Anyway, the point is that mean and sum really can behave very differently.

Confocal vs wide-field

  • mean intensities are typically only meaningful in confocal images, because the imaged volume per pixel is defined by the spatially limited confocal PSF. In wide-field microscopy the imaged volume per pixel is infinite and thus not well defined.

  • mean intensities are typically only meaningful in confocal images, because the imaged volume per pixel is defined by the PSF. In wide-field microscopy the imaged volume per pixel is infinite and thus not well defined.

  • total intensities per cell for (thin) tissue culture samples are typically better measured with wide-field microscopes. Because of the unlimited PSF you get the whole fluorescence of the cell in one shot, i.e., you don’t need z-stacks. For thick samples, where unwanted signal can be below or above your signal of interest you however need a confocal microscope.

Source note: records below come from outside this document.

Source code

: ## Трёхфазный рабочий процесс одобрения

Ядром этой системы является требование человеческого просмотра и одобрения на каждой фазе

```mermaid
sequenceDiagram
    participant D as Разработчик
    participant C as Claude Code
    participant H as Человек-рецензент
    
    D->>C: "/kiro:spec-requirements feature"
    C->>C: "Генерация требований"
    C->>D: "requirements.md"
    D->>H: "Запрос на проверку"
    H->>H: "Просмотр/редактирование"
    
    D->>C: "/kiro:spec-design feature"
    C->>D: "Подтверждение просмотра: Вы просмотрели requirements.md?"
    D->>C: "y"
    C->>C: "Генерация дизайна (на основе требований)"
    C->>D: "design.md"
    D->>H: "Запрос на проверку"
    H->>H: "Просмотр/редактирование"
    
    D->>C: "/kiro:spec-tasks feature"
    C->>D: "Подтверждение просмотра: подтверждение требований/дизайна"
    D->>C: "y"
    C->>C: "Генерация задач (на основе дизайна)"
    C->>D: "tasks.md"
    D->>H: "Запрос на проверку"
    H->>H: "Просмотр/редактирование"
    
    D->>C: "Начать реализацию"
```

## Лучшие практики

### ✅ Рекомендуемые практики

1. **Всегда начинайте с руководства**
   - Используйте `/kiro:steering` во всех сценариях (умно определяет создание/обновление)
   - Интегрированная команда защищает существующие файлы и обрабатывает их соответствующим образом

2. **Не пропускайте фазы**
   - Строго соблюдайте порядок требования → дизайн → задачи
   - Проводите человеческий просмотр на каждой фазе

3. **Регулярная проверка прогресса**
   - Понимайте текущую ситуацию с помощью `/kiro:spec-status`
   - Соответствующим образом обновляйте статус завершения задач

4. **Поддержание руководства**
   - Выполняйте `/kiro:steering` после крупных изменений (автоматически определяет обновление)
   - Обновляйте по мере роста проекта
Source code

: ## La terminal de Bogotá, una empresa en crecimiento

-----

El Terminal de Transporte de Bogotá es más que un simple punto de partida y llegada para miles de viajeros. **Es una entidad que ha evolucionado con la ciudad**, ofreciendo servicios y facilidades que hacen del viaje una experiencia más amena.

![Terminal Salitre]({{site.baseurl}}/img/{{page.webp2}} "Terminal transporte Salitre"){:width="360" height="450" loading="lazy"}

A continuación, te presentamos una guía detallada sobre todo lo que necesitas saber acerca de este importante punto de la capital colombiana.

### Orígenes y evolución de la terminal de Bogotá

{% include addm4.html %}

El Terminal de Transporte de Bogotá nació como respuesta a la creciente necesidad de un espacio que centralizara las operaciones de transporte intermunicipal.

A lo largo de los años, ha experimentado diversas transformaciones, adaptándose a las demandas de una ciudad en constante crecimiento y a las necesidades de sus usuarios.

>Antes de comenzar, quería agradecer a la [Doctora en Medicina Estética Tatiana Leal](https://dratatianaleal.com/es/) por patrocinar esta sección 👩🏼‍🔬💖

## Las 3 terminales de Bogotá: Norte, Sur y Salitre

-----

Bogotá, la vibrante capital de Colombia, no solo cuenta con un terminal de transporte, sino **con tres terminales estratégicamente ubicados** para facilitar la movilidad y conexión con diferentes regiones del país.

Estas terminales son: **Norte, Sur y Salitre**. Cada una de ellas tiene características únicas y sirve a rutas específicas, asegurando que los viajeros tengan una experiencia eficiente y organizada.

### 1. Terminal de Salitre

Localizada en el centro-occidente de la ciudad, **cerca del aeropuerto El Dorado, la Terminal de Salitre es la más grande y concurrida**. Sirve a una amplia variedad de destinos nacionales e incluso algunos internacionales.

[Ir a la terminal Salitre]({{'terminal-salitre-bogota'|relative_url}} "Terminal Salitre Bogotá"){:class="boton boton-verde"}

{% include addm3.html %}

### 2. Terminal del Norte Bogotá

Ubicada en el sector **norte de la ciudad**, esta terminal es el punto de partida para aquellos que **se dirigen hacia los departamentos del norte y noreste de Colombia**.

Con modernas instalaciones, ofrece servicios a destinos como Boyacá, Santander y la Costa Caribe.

This is another critical choice that depends very much on the specific biological questions and has to be carefully chosen to match the biological question. Different normalizations report different biological measurements. So there really is no general advice, but you have to think for every project very carefully how you normalize.


I hope this helps somewhat. And please let me know if you find a publication about these very important questions, because, in fact, I was considering writing one if there is none.


Thank you for your response Christian! Sorry for not getting back to you earlier, it seems like I am not getting notifications on this topic for some reason…

I am not sure that I understand your point about why mean intensities would only be useful in confocal images. Wouldn’t the PSF smear out an object to nearby pixels in two dimensions as well?

I tend to use the mean/median intensity, mostly because that is what I have been recommended from senior lab members to compensate for cells changing in the area of cells spreading out differently and then being captured in a 2d image. I think it would also be more robust to strong background, which might add to the integrated intensity. I would be interested in reading some good comparison on this if there is one available.

Please let me know if you find/write something regarding normalization of protein stains to nuclear stains. I understand that different normalizations can report different biological measurements, but I am still curious about which normaliations can be used to compensate for imaging artifacts from e.g. cells in different focal planes.


The main thing you need to understand is that the biological meaning of mean vs. integrated intensities is different (see my example “H2B-mCherry in HeLa cells during cell cycle” above). In many cases it could really be about publishing a paper with a different title, using the one or the other. Using my example as a guideline, would you be able to say what you need to measure to answer your biological question? (The background affects mean and integrated in the same way.)

Yes, I agree that the biological meaning is different between the two, although I would not necessary say that I understand exactly which biological questions are answered more effectively by measuring the protein concentration (mean intensity) in the cell or the total abundance (integrated intensity).

Naturally, protein concentration is the most akin to qualitatively looking for bright fluorescence in an image. I would also think this is the most indicative of functional changes in the cell. Increased concentrations of proteins would lead to higher availability for participation in reactions locally within the cell, whereas a higher total amount of the protein might not be mean that protein is actually highly available for reactions within the cell, unless these cellular reactions would be able to actively recruit proteins from the entire cell volume, rather than relying on local concentrations and collisions of proteins.